**Exercise requirements**
All of the records must be repeated exactly as they read.

**Data**
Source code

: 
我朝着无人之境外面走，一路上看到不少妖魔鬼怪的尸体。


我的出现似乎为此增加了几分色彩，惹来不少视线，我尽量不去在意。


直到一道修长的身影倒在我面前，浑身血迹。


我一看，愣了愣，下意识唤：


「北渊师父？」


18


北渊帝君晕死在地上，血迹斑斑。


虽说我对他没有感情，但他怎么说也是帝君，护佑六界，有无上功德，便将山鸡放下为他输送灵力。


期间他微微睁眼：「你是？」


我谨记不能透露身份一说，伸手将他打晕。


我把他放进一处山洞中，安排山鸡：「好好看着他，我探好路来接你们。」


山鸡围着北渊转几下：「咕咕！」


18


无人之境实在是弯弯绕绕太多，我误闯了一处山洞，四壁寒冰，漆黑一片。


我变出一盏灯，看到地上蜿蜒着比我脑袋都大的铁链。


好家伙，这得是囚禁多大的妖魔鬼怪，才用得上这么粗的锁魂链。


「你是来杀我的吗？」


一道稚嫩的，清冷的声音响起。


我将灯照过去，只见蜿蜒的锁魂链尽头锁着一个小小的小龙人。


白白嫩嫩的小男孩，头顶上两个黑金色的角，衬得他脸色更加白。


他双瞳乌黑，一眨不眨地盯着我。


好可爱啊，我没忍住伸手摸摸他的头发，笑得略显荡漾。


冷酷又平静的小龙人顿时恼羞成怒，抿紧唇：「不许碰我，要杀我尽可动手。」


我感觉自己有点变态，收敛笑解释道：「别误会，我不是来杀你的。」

**Completed task**
Source code

: 
我朝着无人之境外面走，一路上看到不少妖魔鬼怪的尸体。


我的出现似乎为此增加了几分色彩，惹来不少视线，我尽量不去在意。


直到一道修长的身影倒在我面前，浑身血迹。


我一看，愣了愣，下意识唤：


「北渊师父？」


18


北渊帝君晕死在地上，血迹斑斑。


虽说我对他没有感情，但他怎么说也是帝君，护佑六界，有无上功德，便将山鸡放下为他输送灵力。


期间他微微睁眼：「你是？」


我谨记不能透露身份一说，伸手将他打晕。


我把他放进一处山洞中，安排山鸡：「好好看着他，我探好路来接你们。」


山鸡围着北渊转几下：「咕咕！」


18


无人之境实在是弯弯绕绕太多，我误闯了一处山洞，四壁寒冰，漆黑一片。


我变出一盏灯，看到地上蜿蜒着比我脑袋都大的铁链。


好家伙，这得是囚禁多大的妖魔鬼怪，才用得上这么粗的锁魂链。


「你是来杀我的吗？」


一道稚嫩的，清冷的声音响起。


我将灯照过去，只见蜿蜒的锁魂链尽头锁着一个小小的小龙人。


白白嫩嫩的小男孩，头顶上两个黑金色的角，衬得他脸色更加白。


他双瞳乌黑，一眨不眨地盯着我。


好可爱啊，我没忍住伸手摸摸他的头发，笑得略显荡漾。


冷酷又平静的小龙人顿时恼羞成怒，抿紧唇：「不许碰我，要杀我尽可动手。」


我感觉自己有点变态，收敛笑解释道：「别误会，我不是来杀你的。」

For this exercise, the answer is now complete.